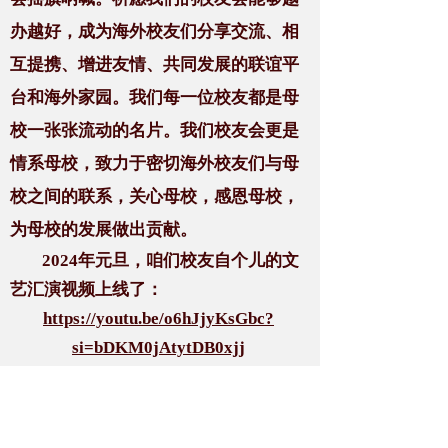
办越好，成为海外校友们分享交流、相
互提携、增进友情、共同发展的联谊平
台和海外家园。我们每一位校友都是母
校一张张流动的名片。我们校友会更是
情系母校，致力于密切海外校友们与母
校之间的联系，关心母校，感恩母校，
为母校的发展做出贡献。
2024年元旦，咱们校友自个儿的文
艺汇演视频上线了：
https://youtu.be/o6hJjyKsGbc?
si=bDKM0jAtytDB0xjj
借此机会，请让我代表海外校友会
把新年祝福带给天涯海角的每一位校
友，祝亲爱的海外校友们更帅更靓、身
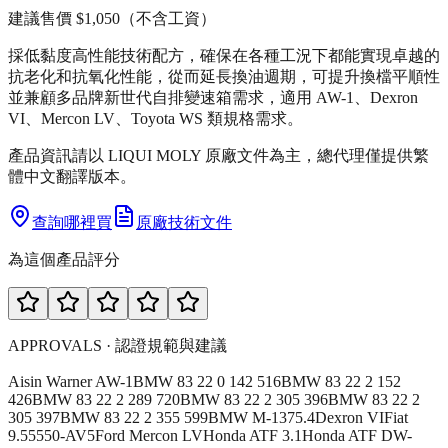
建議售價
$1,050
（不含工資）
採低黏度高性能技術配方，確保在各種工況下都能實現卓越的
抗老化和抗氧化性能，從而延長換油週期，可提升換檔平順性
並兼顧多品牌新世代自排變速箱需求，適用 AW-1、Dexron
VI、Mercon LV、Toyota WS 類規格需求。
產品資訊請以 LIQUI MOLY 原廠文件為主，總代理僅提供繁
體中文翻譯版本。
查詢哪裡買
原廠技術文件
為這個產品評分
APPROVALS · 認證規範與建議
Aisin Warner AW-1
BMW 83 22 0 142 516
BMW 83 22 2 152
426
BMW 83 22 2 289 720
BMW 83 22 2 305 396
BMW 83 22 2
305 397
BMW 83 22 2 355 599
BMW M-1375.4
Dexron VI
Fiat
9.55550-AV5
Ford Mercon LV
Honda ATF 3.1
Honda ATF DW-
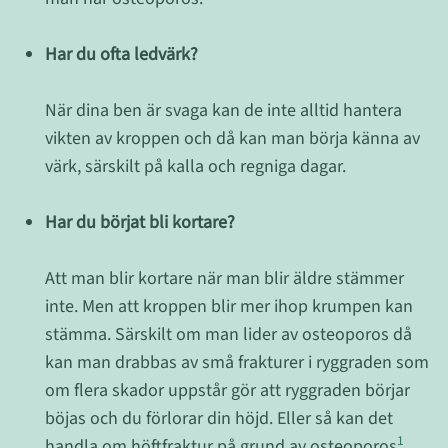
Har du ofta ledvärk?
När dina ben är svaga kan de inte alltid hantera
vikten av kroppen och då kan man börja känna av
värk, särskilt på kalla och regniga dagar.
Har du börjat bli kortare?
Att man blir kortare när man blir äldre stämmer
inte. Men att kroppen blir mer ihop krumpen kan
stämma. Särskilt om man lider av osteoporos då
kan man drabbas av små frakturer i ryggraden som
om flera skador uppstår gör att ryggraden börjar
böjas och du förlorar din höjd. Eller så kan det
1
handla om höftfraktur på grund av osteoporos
...
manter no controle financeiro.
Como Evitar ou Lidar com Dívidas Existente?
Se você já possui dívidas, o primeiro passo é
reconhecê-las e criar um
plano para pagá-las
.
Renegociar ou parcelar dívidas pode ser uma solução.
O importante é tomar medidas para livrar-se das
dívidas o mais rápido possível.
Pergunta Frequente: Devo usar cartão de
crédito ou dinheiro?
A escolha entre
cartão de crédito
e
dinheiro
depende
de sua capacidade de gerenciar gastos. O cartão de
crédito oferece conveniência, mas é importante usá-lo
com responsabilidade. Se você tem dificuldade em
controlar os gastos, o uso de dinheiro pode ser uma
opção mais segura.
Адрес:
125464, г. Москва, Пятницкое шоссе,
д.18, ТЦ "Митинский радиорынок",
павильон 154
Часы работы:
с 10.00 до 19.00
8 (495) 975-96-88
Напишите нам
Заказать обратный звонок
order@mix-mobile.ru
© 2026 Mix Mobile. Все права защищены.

• **Aim of the exercise**
Reproduce, word for word, the lines from the one containing "Har du ofta ledvärk?" through the one containing "stämma. Särskilt om", both of those lines included.

• **Reply**
Har du ofta ledvärk?
När dina ben är svaga kan de inte alltid hantera
vikten av kroppen och då kan man börja känna av
värk, särskilt på kalla och regniga dagar.
Har du börjat bli kortare?
Att man blir kortare när man blir äldre stämmer
inte. Men att kroppen blir mer ihop krumpen kan
stämma. Särskilt om man lider av osteoporos då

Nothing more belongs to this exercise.